Background: Dietary fibre and the fermentation product butyrate have been implicated in promotion of colonic health. The prevailing paradigm is that dietary fibre consumption leads to increased levels of short-chain fatty acids including butyrate, yielding a potential mechanism of action. This concept has been supported by intervention studies of fibre supplementation; however, the evidence-base from cross-sectional analyses is sparse.
Objective: We aimed to evaluate the strength of support for a linear relationship between fibre intake and faecal butyrate in the absence of a perturbation/intervention. Two studies were undertaken: (i) a cross-sectional analysis of the relationship between habitual fibre intake and faecal butyrate; (ii) a cross-sectional analysis of the relationship between recent (24 hr) fibre intake and faecal butyrate.

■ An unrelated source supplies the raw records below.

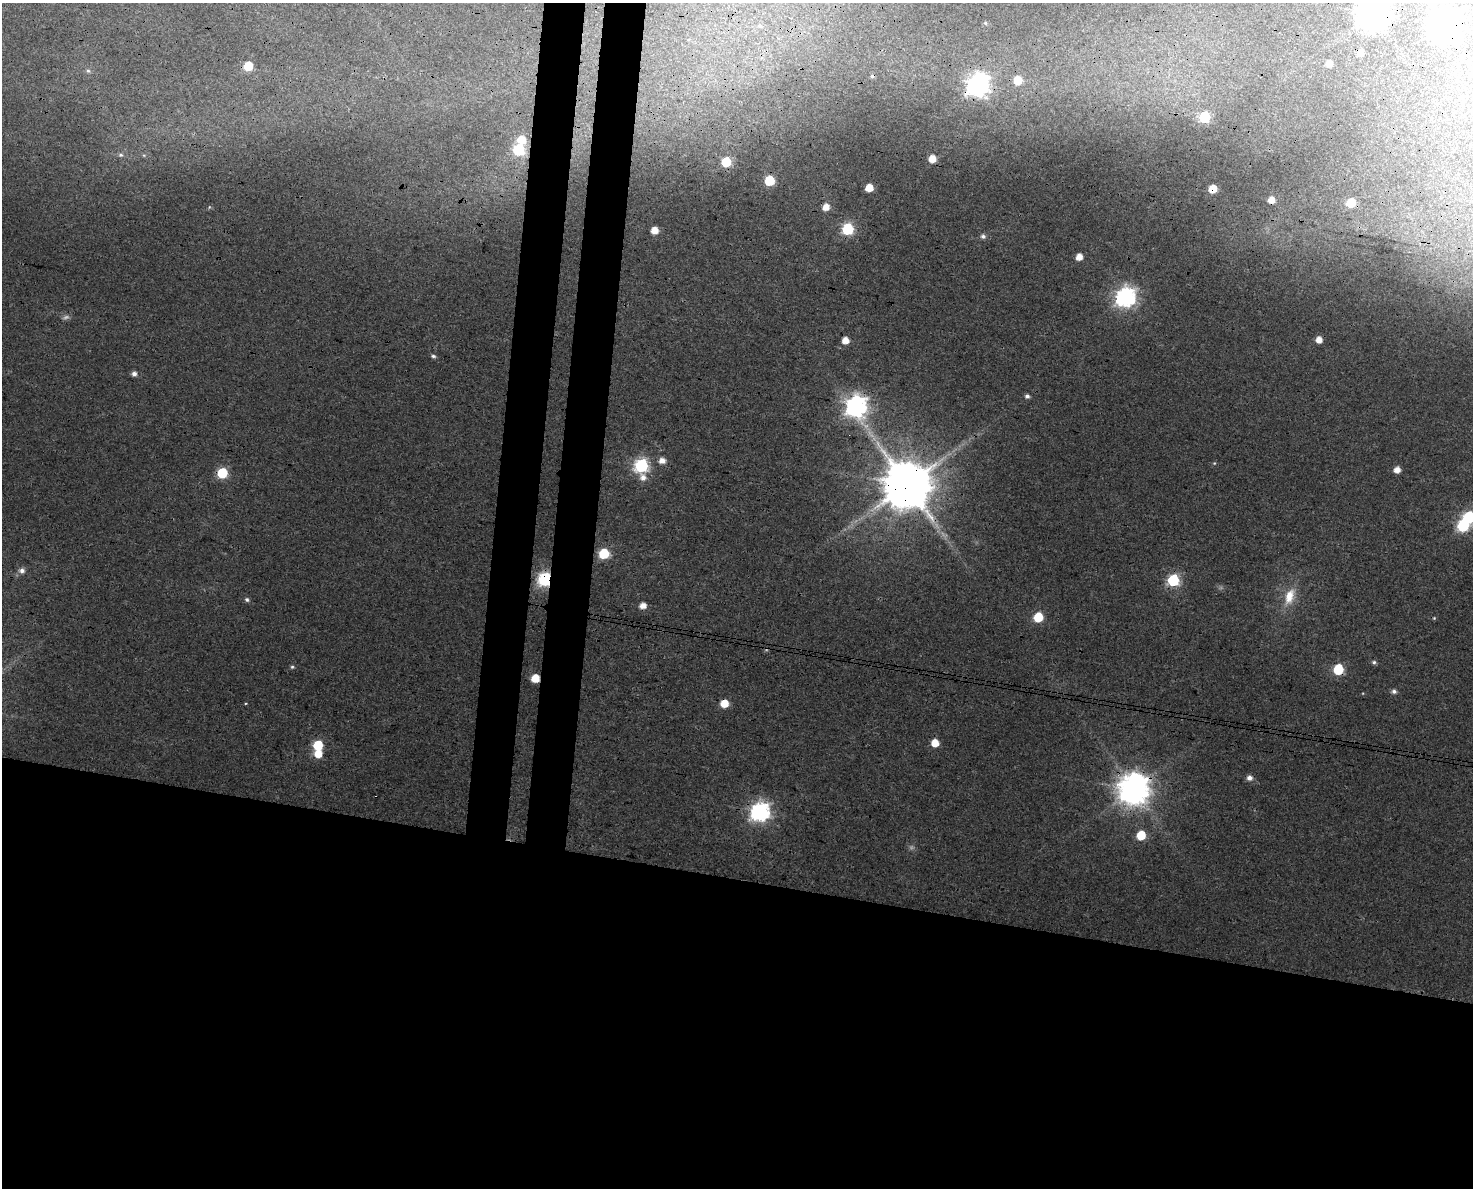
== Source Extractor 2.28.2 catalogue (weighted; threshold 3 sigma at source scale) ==
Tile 11 of 3 x 4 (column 2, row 4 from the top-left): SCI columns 1815-3285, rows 10-1195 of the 5041 x 4776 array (HDU 1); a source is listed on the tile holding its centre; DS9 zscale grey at full resolution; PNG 1475 x 1190 px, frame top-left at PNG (2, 3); no overlay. Shown black and unused: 30% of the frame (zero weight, under 3 of 4 exposures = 5% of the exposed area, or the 3 px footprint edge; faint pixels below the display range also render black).
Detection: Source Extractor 2.28.2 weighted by HDU 2 'WHT'; one run over the whole footprint, this tile lists its part. Background 0.0285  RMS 0.0044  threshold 0.0196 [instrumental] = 3 sigma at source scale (4.5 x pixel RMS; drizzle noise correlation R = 1.50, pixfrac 1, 0.0396/0.0396 arcsec/px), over >= 5 px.
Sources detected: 72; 4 too faint to see at this stretch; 1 inside a brighter object's white glare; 6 cosmic-ray / hot-pixel residue — not listed; the other 61 listed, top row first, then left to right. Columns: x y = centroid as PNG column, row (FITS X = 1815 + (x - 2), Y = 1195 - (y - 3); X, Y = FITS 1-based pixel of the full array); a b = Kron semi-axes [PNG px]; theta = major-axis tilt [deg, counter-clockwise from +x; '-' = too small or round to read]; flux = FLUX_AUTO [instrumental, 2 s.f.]
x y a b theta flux
1373 13 10 9 - 800
985 23 5 4 - 0.54
1443 24 10 9 - 580
760 26 6 6 - 0.92
1329 63 5 5 - 3.3
248 66 6 6 - 16
88 71 6 5 - 0.78
1018 80 6 6 - 11
978 85 9 8 - 310
1205 117 6 6 - 32
521 140 8 8 - 9.2
518 150 7 7 - 33
121 155 7 5 -13 0.92
932 159 6 5 - 6.2
726 162 6 6 - 15
769 180 6 6 - 22
869 188 5 5 - 8.9
1213 189 6 6 - 8.9
1351 203 6 6 - 14
209 207 6 3 72 0.5
848 229 6 6 - 47
654 230 6 6 - 6.2
983 236 7 6 - 1.4
1079 257 5 5 - 4.5
1126 297 8 7 - 220
845 340 5 5 - 5.3
1319 340 5 5 - 4.3
433 356 6 5 - 0.95
134 374 5 5 - 1.8
1027 396 5 5 - 1.3
856 406 9 8 - 270
662 461 6 6 - 3.6
1214 463 5 4 - 0.5
642 466 7 7 - 75
1397 470 5 5 - 4
222 473 6 6 - 29
643 477 9 8 - 3.3
907 484 13 13 - 2900
1469 517 7 6 - 47
604 554 6 6 - 27
22 570 7 6 - 2.2
545 579 7 6 - 94
1173 580 6 6 - 50
1289 596 25 12 72 9.5
247 599 6 5 - 1.1
1038 617 6 6 - 19
1434 618 4 4 - 0.5
1374 662 6 5 - 0.91
292 667 5 5 - 0.72
1338 669 6 6 - 30
535 678 6 5 - 12
1394 691 6 5 - 1.5
245 703 3 3 - 0.48
724 703 6 6 - 9.3
935 743 5 5 - 8.2
318 745 6 6 - 22
318 754 6 6 - 7.9
1250 778 6 5 - 2.5
1134 789 10 10 - 840
760 812 8 8 - 190
1141 835 6 6 - 16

Methods: Seventy six subjects were recruited from gastroenterology clinics to a cross-sectional analysis of habitual fibre intake using a validated food frequency questionnaire. Sixteen healthy subjects were recruited to a cross-sectional analysis of recent fibre intake using multiple pass 24 hr recall, sampling was undertaken on 4 occasions, 3 weeks apart. Faecal SCFA were extracted within 3 hr of passing stool and were later analysed by gas chromatography.
Results: When faecal butyrate was compared against habitual fibre intake, no relationship was found (r=0.09, P=0.438 (n=76, all subjects); r=0.092, P=0.597 (n=35, subjects without a pathology). When faecal butyrate was compared against recent fibre intake no relationship was found (r=0.124, P=0.331 – AOAC fibre; r=0.068, P=0.596 – Englyst fibre). When published cross-sectional studies of the fibre-butyrate relationship were reviewed, generally no relationship had been found.
Conclusions: This study suggests that the assumed linear relationship between dietary fibre intake and faecal butyrate does not hold. Both datasets agree with other cross-sectional studies investigating the fibre-butyrate relationship. The hypothesized relationship between fibre intake and faecal butyrate should be re-evaluated.